Le Chameau Sauvage fait partie de ces livres qu’on se repasse sous le manteau. Une seule personne l’achète, mais elle en fait profiter tous ses amis. Ca crée un phénomène de livre culte. J’écrivais un scénario depuis pas mal de temps, sans arriver à le terminer. Mon producteur, Laurent Benguigui, me fait lire ce livre, en pensant proposer à Philippe Jaenada de m’aider à finir mon scénario. Nos héros se ressemblaient un peu. Ils étaient du genre à se demander pourquoi les autres ont l'air d'être né avec le mode d'emploi de la vie, et pas eux. Ils s’en prenaient plein la gueule, dans un engrenage qui rappelle un peu ‘After Hours’. Et puis il y avait dans le roman une attitude de vie qui est un peu la mienne. Mais Philippe Jaenada ne se sentait pas de travailler pour le cinéma. Comme tout le monde pensait son livre inadaptable, par défi, j’ai eu envie d’essayer. Ca a tout de suite fonctionné et j’ai laissé tomber mon autre projet.

Qu’est-ce qui vous séduit dans l’écriture de Jaenada ?
Il réussit à me faire rire à voix haute dans le métro. Il peut répéter trois fois de suite la même chose en trois phrases différentes. Je reste stoïque sur la première, je souris sur la deuxième et j’explose de rire sur la troisième. J’aime cette façon de surenchérir qui va de pair avec son effervescence. Il prend quantité de chemins de traverse, met des parenthèses dans tous les coins et enrichit son récit d’une multitude d’histoires secondaires. J’avais très envie de trouver un équivalent cinématographique à ce style littéraire.

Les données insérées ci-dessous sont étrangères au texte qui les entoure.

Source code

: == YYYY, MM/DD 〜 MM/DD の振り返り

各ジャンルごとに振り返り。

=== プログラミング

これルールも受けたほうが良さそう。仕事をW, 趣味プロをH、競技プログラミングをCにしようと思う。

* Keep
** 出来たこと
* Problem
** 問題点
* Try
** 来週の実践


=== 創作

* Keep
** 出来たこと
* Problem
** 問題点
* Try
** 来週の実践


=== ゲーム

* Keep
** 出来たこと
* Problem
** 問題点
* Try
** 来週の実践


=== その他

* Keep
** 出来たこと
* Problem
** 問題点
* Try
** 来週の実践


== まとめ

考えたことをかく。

Pourquoi avoir changé le titre du livre ?
Le Chameau sauvage, c’est un beau titre de roman, mais lu comme ça dans Pariscope, on passe à la ligne suivante, ça fait film pour enfants ou documentaires animalier.
À + Pollux a un parfum de légèreté quotidienne, d’éphémère, le contraire de ce que le film raconte. Il participe au piège : faire croire que l’on est dans une comédie pour vous emmener dans une histoire plus chargée…

Le document animalier ?
Oui. Il n’y avait pas la place pour traiter les ramifications secondaires de l’histoire. Je les ai remplacées par ces irruptions de documentaires animaliers. Une façon de rester fidèle à cette ébullition narrative et au côté anecdotique du roman. Anecdotique en apparence, puisque le message du film tient en substance dans le documentaire du chameau sauvage. Celui qui lance le film par son interruption accidentelle, mais qui va aussi le clore, en apportant l’information résolutoire. Entre ces deux parenthèses animalières (les fameuses parenthèses de Jaenada), il y a l’aventure que vit Halvard et qui lui permet de décrypter, dans l’anecdote du chameau, une réponse à son trouble existentiel. J’aime ce passage du superficiel au plus profond.Et aussi le passage du comique au plus tragique….
Le pari était d’arriver à prendre les gens par la main, les faire foncer dans le film comme s’ils traversaient des pièces, les unes après les autres. Ils sont en confiance, le rythme et l’humeur leur font croire qu’ils sont dans une comédie et puis au détour d’une pièce…..Boum. Ce n’est pas une comédie. Le tragique surgit comme une lame de fond qui remonte à la surface et l’on se rend compte qu’il était là depuis le début, noyé par l’humour. J’aime le sucré-salé.